Raquel Welch
An actress and beauty icon, the statuesque Raquel Welch was one of the most popular celebrities of the 1960s and 1970s. Born Raquel Tejada on September 5, 1940, in Chicago, she began taking dancing lessons as a child and by her teens was already winning beauty contests. After working as a waitress and model, Welch relocated to Hollywood in 1963; within three days, she had already landed a manager, Patrick Curtis, and soon they formed a promotions company, Curtwell Enterprises. After appearing in Life magazine, she began working on the ABC series Hollywood Palace, and in 1964 made her feature debut with an unbilled appearance in the Elvis Presley vehicle Roustabout. In 1965, she scored her first lead role in the pop musical A Swingin' Summer, resulting in a contract with 20th Century Fox, which cast her in the sci-fi hit Fantastic Voyage before loaning her to the British horror studio Hammer. There she starred in a 1967 remake of One Million Years B.C. Despite the publicity, Fox was clearly wary of her talents, and did not ask her to return to Hollywood; instead she remained in Europe, starring with Edward G. Robinson and Vittorio de Sica in 1968's The Biggest Bundle of Them All and with Monica Vitti and Claudia Cardinale in Le Fate.
After appearing as Lust in Stanley Donen's seven-deadly-sins comedy Bedazzled, Welch finally returned to the U.S. She had roles in pictures like Bandolero! and Lady in Cement. Following in 1969 was 100 Rifles, a controversial Western which paired Welch with Jim Brown, and a year later she earned her first real starring role in the disastrous Myra Breckenridge. Her situation was unusual; she was certainly a star and a household name, yet few people ever went to see her movies -- neither 1971's Hannie Caulder nor the following year's Fuzz did anything to alter the dilemma. While both 1973's The Three Musketeers and its sequel The Four Musketeers were well received, she earned little credit for their success, and when the 1976 black comedy Mother, Jugs and Speed did not do as well as expected, Welch ended her Hollywood career.

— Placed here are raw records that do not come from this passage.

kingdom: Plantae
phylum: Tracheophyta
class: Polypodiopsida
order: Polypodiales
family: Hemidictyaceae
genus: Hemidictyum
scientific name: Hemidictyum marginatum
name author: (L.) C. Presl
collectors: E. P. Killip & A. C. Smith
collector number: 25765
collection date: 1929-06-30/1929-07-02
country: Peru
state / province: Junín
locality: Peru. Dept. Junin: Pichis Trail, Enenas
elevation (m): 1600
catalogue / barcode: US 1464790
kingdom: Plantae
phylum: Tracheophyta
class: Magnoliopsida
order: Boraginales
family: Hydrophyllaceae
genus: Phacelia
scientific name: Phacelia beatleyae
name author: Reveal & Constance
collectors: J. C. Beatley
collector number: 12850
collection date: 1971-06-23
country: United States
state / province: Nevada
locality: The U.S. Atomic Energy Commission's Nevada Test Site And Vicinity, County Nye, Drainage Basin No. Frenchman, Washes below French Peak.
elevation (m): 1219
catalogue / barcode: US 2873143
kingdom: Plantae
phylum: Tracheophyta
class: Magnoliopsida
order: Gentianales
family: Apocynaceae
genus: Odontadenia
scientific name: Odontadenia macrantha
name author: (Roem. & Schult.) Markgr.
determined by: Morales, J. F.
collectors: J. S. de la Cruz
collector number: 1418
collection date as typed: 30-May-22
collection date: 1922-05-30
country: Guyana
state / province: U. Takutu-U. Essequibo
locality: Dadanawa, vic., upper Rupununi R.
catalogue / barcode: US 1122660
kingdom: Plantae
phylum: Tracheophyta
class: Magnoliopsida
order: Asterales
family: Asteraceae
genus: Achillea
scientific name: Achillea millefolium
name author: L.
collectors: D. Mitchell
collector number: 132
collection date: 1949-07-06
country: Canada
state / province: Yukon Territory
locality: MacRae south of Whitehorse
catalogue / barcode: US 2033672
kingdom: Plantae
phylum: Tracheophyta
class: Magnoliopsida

Welch instead turned to nightclubs, concert stages, and television; she also continued making films in Europe, including 1977's The Prince and the Pauper and L' Animal, co-starring Jean-Paul Belmondo. In 1980, she was tapped to star in Cannery Row, but was fired a month into production; she filed suit against MGM for damages, and was awarded 11 million dollars. Welch spent the 1980s focusing primarily on television productions like 1982's The Legend of Walks Far Woman and 1987's Right to Die, in which she delivered one of her strongest performances as a woman suffering from Lou Gehrig's disease. In 1994 Welch returned to cinema in the comedy The Naked Gun 33 1/3: The Final Insult.
Throughout the decade, she also made a number of infomercials and exercise videos, and in 1995 also starred in the nighttime soap opera CPW. In 1997, she took over for Julie Andrews in the Broadway musical Victor/Victoria.